Neven spahija fiducia totale e messaggio ai giocatori dopo la vittoria
Il ko in gara-4 con Derthona Basket ha lasciato addosso a Neven Spahija la necessità di analizzare con precisione ciò che è mancato sul parquet. A parlare è l’allenatore, concentrato su dettagli tecnici e mentali, con l’obiettivo di rimettere ordine in vista della prossima partita.
ko in gara-4 con Derthona Basket: analisi di Neven Spahija
Neven Spahija ha iniziato riconoscendo i meriti avversari: complimenti a Tortona per la vittoria. Secondo la sua ricostruzione, la squadra ha disputato una gara continua “tirando” senza sufficiente fiducia, in un contesto che ha reso difficile mantenere ritmo e precisione.
Spahija ha indicato un momento preciso della partita: a tre minuti dalla fine del terzo quarto il punteggio vedeva il proprio team sul -4. Da quel punto, però, sono arrivati quattro attacchi consecutivi sbagliati, tra cui due sottomano. La conseguenza immediata, nella lettura dell’allenatore, è stata la perdita di ulteriore fiducia, mentre l’avversario ha trovato ritmo soprattutto dall’arco.
La differenza si è consolidata sui tiri da tre: Tortona ha segnato tutti quei tiri da tre punti, mentre la formazione guidata da Spahija ha continuato a sbagliare.
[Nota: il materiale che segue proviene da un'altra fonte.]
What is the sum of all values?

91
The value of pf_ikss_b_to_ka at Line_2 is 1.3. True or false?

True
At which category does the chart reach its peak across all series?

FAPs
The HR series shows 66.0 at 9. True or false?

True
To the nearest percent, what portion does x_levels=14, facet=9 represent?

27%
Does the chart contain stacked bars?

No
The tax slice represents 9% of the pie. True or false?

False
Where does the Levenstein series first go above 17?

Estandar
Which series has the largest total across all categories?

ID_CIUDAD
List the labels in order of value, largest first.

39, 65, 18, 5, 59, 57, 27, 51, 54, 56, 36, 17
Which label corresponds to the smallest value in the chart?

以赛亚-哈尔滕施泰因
Fino a quel momento, le percentuali da tre punti sono rimaste ferme al 20%.
fiducia e percentuali da tre punti come nodo centrale
Nel racconto di Spahija, l’aspetto decisivo non riguarda solo la produzione offensiva, ma anche la fiducia necessaria per mantenere fluidità nelle scelte. L’allenatore ha sottolineato il passaggio con cui il team ha iniziato a rimediare: nell’ultimo quarto, infatti, sono arrivate cinque o sei triple consecutive.
Questa accelerazione, però, è stata collegata a una situazione precedente più problematica, legata al fatto che le realizzazioni dall’arco sono rimaste bloccate fino a quel momento, creando un divario che ha condizionato l’intera fase di gioco.
fiducia smarrita dopo gara-2: lavoro mentale e tattico
Spahija ha poi richiamato un’esigenza di lucidità: è necessario individuare dove si è smarrita fiducia e soprattutto la pallacanestro adeguata nei quattro giorni trascorsi dopo Gara 2. L’analisi sposta quindi il focus sull’intero periodo, come se l’assetto del gioco non fosse rimasto coerente tra un confronto e l’altro.
giocare più di squadra: uno contro cinque non paga
Tra gli interventi principali emersi dal commento, Spahija ha indicato la necessità di giocare maggiormente di squadra. Il principio è chiaro: a pallacanestro non si vince mai uno contro cinque, perché l’efficacia richiede collaborazione, letture condivise e scelte capaci di generare vantaggi reali.
giorno di riposo e gara 5: reset immediato davanti ai tifosi
Il tecnico ha evidenziato che ora sarà disponibile un giorno di riposo per preparare Gara 5, con la partita da disputare davanti ai propri tifosi. L’allenatore ha mantenuto un tono fiducioso: la convinzione viene ribadita anche ai giocatori, con un messaggio legato al valore della fase playoff.
Nel confronto con il gruppo, Spahija ha richiamato un punto di metodo: sono i playoff e il risultato non definisce l’identità del percorso. Per questo ha indicato che non conta perdere di 1 o di 30 punti: ciò che conta è resettare e farsi trovare pronti per la prossima sfida.